DJP Jateng I Optimalkan Penerimaan Negara Selama 2022

Gedung DJP Jateng I

Semarang, Idola 92,6 FM – Kanwil Direktorat Jenderal Pajak (DJP) Jawa Tengah I terus melakukan sejumlah strategi dan kebijakan, untuk mengamankan penerimaan negara pada tahun ini. Salah satunya, dengan optimalisasi pelaksanaan UU Harmonisasi Peraturan Perpajakan (HPP) dan peningkatan kepatuhan sukarela dengan Program Pengungkapan Sukarela (PPS).

Kepala P2 Humas Kanwil DJP Jateng I Mahartono mengatakan PPS merupakan kesempatan yang dinantikan para wajib pajak, untuk mengungkapkan kewajiban perpajakan secara sukarela melalui pembayaran Pajak Penghasilan (PPh) berdasarkan pengungkapan harta. Pernyataan itu dikatakan melalui virtual kepada wartawan, baru-baru ini.

Mahartono menjelaskan, PPS akan memberikan banyak manfaat bagi wajib pajak dan di antaranya adalah terbebas dari sanksi administrasi serta perlindungan data harta yang diungkap tidak dapat dijadikan sebagai dasar penyidikan maupun penyelidikan dan atau penuntutan pidana terhadap wajib pajak.

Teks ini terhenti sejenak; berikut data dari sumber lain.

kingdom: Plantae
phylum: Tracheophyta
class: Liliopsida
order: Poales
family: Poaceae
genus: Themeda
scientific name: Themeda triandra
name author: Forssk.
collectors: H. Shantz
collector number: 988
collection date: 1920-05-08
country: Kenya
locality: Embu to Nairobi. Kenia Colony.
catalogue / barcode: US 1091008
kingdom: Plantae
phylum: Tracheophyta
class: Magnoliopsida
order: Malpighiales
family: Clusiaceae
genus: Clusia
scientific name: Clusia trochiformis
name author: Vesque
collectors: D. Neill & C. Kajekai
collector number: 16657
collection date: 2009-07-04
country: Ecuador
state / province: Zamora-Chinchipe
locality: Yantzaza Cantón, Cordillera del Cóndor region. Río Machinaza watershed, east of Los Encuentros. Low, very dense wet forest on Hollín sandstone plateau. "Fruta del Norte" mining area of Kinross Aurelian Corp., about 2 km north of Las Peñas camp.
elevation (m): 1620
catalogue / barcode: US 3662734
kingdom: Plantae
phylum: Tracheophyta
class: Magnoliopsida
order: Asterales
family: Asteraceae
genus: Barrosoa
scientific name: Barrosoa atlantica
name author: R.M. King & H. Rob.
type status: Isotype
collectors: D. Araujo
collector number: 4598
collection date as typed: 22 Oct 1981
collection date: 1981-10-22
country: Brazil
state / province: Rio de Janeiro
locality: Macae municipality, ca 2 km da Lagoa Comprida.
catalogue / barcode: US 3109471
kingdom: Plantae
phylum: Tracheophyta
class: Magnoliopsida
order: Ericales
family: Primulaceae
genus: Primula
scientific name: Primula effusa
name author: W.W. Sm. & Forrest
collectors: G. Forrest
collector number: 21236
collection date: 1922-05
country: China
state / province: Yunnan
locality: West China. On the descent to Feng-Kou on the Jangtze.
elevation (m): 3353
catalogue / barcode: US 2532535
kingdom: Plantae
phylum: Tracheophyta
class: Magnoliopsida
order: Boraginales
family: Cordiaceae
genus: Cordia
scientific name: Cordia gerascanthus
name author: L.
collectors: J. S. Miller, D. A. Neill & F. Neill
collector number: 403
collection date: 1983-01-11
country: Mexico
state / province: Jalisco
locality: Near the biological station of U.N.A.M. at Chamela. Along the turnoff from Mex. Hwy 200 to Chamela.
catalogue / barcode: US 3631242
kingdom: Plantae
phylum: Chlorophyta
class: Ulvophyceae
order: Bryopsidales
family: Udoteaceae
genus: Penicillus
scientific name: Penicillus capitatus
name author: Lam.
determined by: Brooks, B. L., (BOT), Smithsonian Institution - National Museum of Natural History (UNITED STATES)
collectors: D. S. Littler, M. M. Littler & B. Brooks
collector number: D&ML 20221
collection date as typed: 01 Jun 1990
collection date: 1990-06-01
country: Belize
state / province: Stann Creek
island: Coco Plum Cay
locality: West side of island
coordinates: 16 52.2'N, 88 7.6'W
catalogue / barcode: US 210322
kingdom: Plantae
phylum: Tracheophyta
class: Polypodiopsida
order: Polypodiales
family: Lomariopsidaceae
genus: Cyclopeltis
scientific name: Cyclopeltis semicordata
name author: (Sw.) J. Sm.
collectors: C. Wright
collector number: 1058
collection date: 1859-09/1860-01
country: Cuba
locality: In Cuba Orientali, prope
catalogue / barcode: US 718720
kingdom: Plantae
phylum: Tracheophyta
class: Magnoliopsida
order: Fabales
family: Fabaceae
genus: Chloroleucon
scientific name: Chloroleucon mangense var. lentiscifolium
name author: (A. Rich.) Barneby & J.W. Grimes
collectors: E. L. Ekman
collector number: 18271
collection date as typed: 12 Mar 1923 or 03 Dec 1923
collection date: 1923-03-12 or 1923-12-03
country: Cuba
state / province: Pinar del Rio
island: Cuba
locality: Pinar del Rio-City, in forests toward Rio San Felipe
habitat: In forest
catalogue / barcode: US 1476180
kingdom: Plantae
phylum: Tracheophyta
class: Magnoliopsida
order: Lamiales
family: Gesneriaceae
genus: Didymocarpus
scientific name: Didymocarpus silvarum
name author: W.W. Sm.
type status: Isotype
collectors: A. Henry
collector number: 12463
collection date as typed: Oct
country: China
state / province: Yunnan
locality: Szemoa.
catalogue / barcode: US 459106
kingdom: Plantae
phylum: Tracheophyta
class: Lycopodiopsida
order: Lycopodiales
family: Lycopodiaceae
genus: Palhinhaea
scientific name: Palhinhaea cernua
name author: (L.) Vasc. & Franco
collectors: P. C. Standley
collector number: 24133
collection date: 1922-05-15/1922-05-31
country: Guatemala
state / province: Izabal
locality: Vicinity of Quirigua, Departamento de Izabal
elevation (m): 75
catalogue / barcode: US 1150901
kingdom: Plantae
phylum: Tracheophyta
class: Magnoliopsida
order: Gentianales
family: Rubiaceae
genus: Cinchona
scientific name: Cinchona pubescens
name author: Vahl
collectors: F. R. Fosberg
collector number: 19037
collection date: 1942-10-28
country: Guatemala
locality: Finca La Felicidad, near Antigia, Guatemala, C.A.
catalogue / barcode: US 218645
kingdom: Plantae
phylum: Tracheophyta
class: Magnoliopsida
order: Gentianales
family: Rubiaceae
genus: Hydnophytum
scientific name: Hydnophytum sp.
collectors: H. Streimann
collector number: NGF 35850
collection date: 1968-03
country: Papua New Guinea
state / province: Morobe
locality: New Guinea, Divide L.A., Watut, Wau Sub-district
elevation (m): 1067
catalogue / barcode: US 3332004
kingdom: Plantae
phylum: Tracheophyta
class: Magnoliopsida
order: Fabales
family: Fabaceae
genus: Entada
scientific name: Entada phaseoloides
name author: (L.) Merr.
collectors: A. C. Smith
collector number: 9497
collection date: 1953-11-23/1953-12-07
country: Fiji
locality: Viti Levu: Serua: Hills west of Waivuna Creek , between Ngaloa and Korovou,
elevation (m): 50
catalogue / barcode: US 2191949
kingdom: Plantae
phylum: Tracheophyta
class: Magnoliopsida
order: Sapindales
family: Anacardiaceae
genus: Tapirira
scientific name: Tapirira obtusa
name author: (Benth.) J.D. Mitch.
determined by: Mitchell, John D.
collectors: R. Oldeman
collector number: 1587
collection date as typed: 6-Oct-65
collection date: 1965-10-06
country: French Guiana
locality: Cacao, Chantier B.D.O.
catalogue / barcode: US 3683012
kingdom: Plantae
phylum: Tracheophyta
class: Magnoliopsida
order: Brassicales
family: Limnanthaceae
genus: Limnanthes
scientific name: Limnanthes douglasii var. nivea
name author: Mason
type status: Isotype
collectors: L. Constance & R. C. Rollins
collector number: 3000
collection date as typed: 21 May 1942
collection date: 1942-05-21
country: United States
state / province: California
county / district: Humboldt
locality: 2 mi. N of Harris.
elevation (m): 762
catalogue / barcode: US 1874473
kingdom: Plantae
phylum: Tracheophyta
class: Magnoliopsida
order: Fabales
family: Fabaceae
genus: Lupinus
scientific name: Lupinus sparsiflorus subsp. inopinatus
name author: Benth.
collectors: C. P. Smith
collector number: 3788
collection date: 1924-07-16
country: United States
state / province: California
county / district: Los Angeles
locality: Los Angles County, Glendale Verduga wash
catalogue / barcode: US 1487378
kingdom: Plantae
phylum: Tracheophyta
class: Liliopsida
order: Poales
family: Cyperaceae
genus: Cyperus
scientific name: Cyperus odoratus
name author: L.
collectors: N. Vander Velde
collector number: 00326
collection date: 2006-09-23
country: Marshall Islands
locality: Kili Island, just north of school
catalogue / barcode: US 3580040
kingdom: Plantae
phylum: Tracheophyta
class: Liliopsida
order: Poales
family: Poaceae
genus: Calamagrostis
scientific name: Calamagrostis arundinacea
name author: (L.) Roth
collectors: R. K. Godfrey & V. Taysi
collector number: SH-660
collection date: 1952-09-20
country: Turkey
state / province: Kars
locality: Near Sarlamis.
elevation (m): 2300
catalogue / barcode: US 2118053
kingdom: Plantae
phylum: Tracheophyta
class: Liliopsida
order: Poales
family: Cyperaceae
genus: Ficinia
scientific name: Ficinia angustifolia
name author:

Menurutnya, penyampaian Surat Pemberitahuan Pengungkapan Harta (SPPH) dalam PPS disampaikan secara elektronik. Pihaknya juga akan membantu wajib pajak yang ingin mengikuti PPS, dengan menyediakan layanan tatap muka maupun non-tatap muka mulai dari 1 Januari sampai 30 Juni 2022.

“Beberapa strategi pengamanan penerimaan negara di 2022, salah satunya dengan cara optimalisasi pelaksanaan UU Harmoni Peraturan Perpajakan atau HPP. Serta perluasan basis pemajakan dengan peningkatan kepatuhan sukarela, dengan program pengungkapan sukarela atau yang disingkat dengan PSS. Yang dilaksanakan selama enam bulan, mulai dari 1 Januari sampai dengan 30 Juni 2022,” kata Mahartono.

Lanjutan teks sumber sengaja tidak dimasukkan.